Reisen:Kolumbien, endlich wieder mit Zukunft

Viele Regionen galten lange als nicht bereisbar. Nun herrscht Frieden und Aufbruchsstimmung. Gründe für einen Besuch gibt es genügend.

Von Thomas Heinloth

Es gibt Tage in Bogotá, da ist das Glück ein Meerschwein. Sonntage zumeist, denn dann gehört die Carrera Séptima zwischen dem Goldmuseum und der Plaza Bolívar den Gauklern und Artisten, den Feuerspuckern und den Zauberkünstlern, den Tangotänzern, Akkordeon- und Ukulele-Spielern, Laiendarstellern aller Art, Pantomimen in chromglänzenden Raumanzügen, Schreihälsen, die Luftballons und Bier anpreisen, Taubstummen, die um ein paar kleine Münzen bitten. Und sie gehört Manuel Uribe Santos und seinen kleinen Nagern. "Die Séptima", sagt er, "ist sonntags mein Zuhause."

Sechs Meter Asphalt auf der Siebten Straße, acht Meerschweinchen und ein gutes Dutzend Plastikschüsseln mit je einem Loch - das sind die Eckdaten für Manuels Geschäftsmodell. Dann braucht er nur noch Publikum, das Lust hat auf ein kleines Spielchen. Im Halbkreis stehen die umgedrehten Schüsseln, jede mit einem Maiskorn darunter, und obendrauf der Wetteinsatz des Publikums. Dann rennen kleine Tiere unter großem Anfeuerungsgeschrei, suchen sich eine Plastikschüssel aus, und wer richtig lag mit seinem Tipp, bekommt das Vierfache seiner Pesos wieder. Den Rest schiebt Manuel Uribe Santos in die Tasche seines Anoraks. Die Geschäfte? Laufen blendend. "Schau dir die Séptima an: So viele Leute. Man findet kaum einen freien Platz zum Geldverdienen. Vor ein paar Jahren konnte man durch die Fußgängerzone hier noch mit dem Moped fahren."
════════════════════
AUFGABE
Zitiere bitte wörtlich aus dem Text über Kolumbien alles von „Reisen:Kolumbien, endlich wieder“ bis hinunter zu „gibt es genügend.“.

DATENTEIL
════════════════════
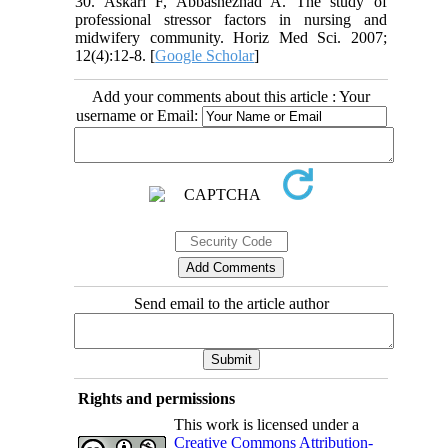
30. Askari F, Abbasnezhad A. The study of
professional stressor factors in nursing and
midwifery community. Horiz Med Sci. 2007;
12(4):12-8. [
Google Scholar
]
Add your comments about this article : Your
username or Email:
Send email to the article author
Rights and permissions
This work is licensed under a
Creative Commons Attribution-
════════════════════
GELÖSTE AUFGABE
Reisen:Kolumbien, endlich wieder mit Zukunft

Viele Regionen galten lange als nicht bereisbar. Nun herrscht Frieden und Aufbruchsstimmung. Gründe für einen Besuch gibt es genügend.